━━━ Excerpt provided

- Theatrical release poster
- Directed by: Raka
- Written by: Sonia Kapoor
- Story by: Himesh Reshammiya
- Produced by: Deepshikha Deshmukh; Sabita Manakchand;
- Starring: Himesh Reshammiya Sonia Mann
- Cinematography: Chandan Kowli
- Edited by: Deepak Chandra
- Music by: Himesh Reshammiya
- Production companies: EYKA Films HR Musik Limited
- Distributed by: Tips Industries
- Release date: 31 January 2020;
- Running time: 123 minutes
- Country: India
- Language: Hindi

= Happy Hardy and Heer =

2020 Indian film by Raka

Happy Hardy and Heer is a 2020 Indian Hindi-language musical romantic drama film directed by Raka, produced by Deepshikha Deshmukh and Sabita Manakchand, starring Himesh Reshammiya in a double role and Sonia Mann.

==Plot==
Happy, a lovable loser, is in love with his childhood friend Heer. Although she is fond of him, she has not expressed romantic feelings toward him. When Heer moves to London, Happy follows her. While he claims to be seeking employment, his true intention is to win her affection. In London, Heer meets Hardy, who was born and raised there. Whereas Happy appears as a carefree man who repeatedly fails in his endeavors, Hardy is a successful entrepreneur. Heer becomes attracted to Hardy, and a twist in the story places her in a position where she must choose between her childhood friend and her ideal partner.

==Cast==
- Himesh Reshammiya as Harpreet Singh Lamba ("Happy") and Harshvardhan Bhatt ("Hardy")
- Sonia Mann as Heer Randhawa
- Naresh Suri as Heer's father
- Manmeet Singh as Happy's maternal uncle
- Deep Mandeep
- Ashwin Dhar as Mr. Kapoor (married to Hardy's mother)

━━━━━━
━━━ Data

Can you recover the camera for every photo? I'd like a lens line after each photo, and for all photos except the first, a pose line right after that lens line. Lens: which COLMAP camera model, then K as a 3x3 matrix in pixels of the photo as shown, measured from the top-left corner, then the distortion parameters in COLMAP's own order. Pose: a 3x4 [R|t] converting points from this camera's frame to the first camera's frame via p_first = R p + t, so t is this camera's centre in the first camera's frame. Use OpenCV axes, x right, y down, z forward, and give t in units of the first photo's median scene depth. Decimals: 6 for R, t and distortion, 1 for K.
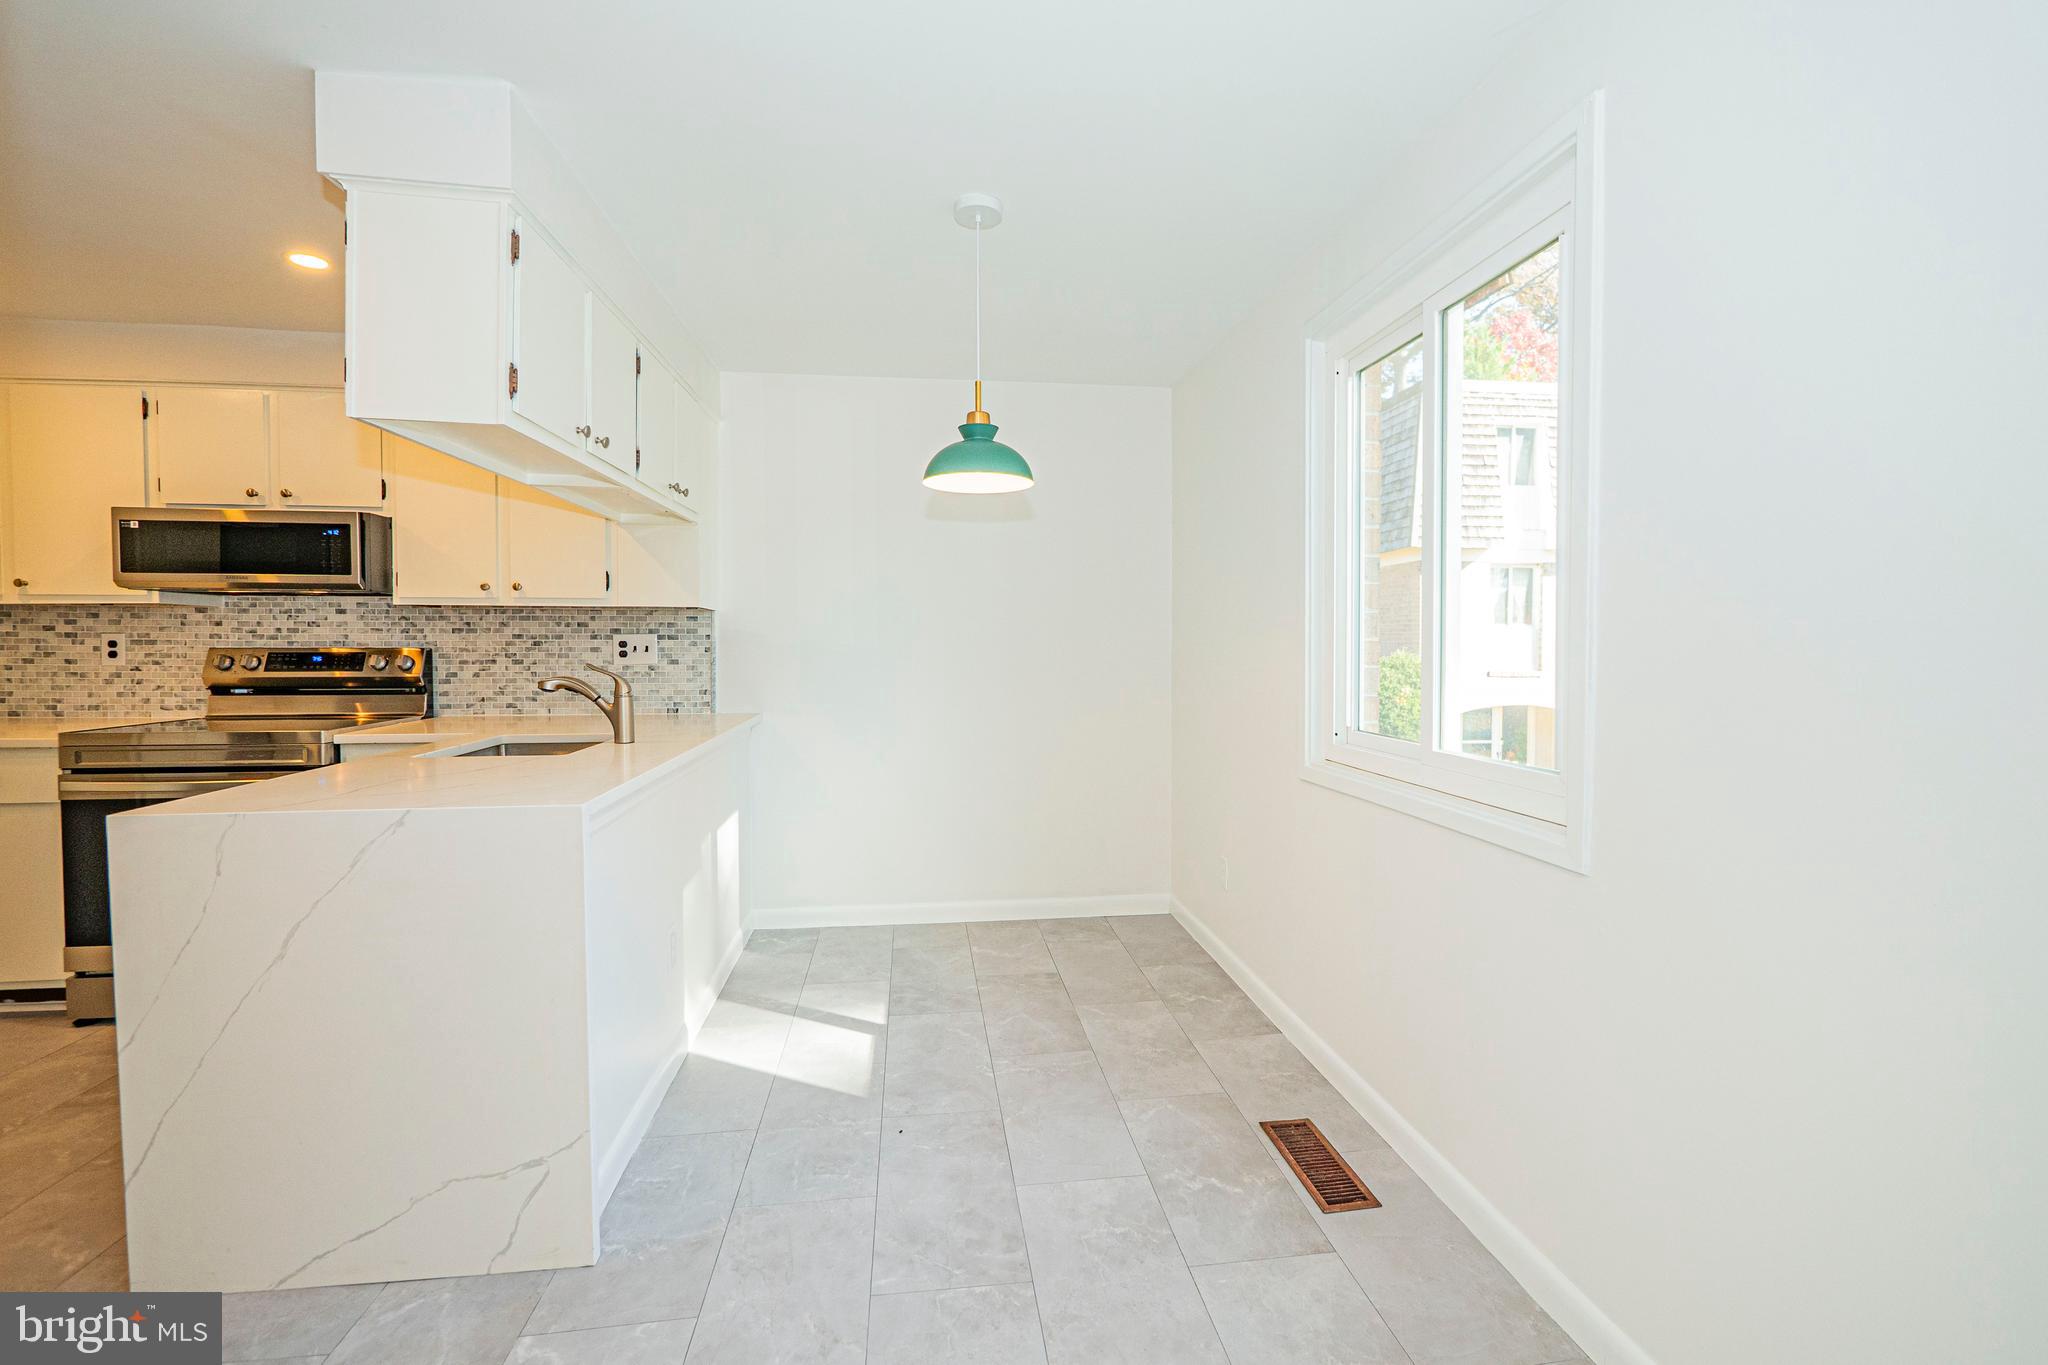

━━━━━━

(Task brief) Carry on the article about the film Happy Hardy and Heer from the point where it ends, writing the sections that would follow the cast list.

(Answer box)
- Trupti Khamkar as Latika
- David Shaw as Charles

==Production==

===Filming===
The film was shot in places such as Glasgow, Edinburgh and Greenock of Scotland and were filmed from 15 April 2019 to 15 May 2019.

===Promotion===
The makers of the film took a different approach to promote the film, deciding to organize Happy Hardy Heer concerts in 12 different cities. On 16 November 2019, the first concert was organized in Pune.

===Release===
On 16 July 2019, a musical teaser of the film was released. The film was released on 31 January 2020.

==Soundtrack==

The soundtrack was composed by Reshammiya, with lyrics by Vishal Mishra, Kumaar, Shabbir Ahmed, Reshammiya and Aaryan Tiwari. The soundtrack will consist of songs sung by Reshammiya, Arijit Singh, Shreya Ghoshal, Jubin Nautiyal, Harshdeep Kaur, Asees Kaur, Navraj Hans, Anusha Mani, Ranu Mondal and Rituraj Mohanty. The first song of the album "Heeriye" was released on Reshammiya's birthday on 23 July 2019. The song "Teri Meri Kahani" was released on 11 September 2019. Aashiqui Mein Teri 2.0 is the remake of Aashiqui Mein Teri from 36 China Town originally composed and recreated by Reshammiya. For the song "Duggi", Reshammiya collaborated with Shannon K, an American singer-songwriter, daughter of singer Kumar Sanu, who also marked her debut as playback singer in Bollywood.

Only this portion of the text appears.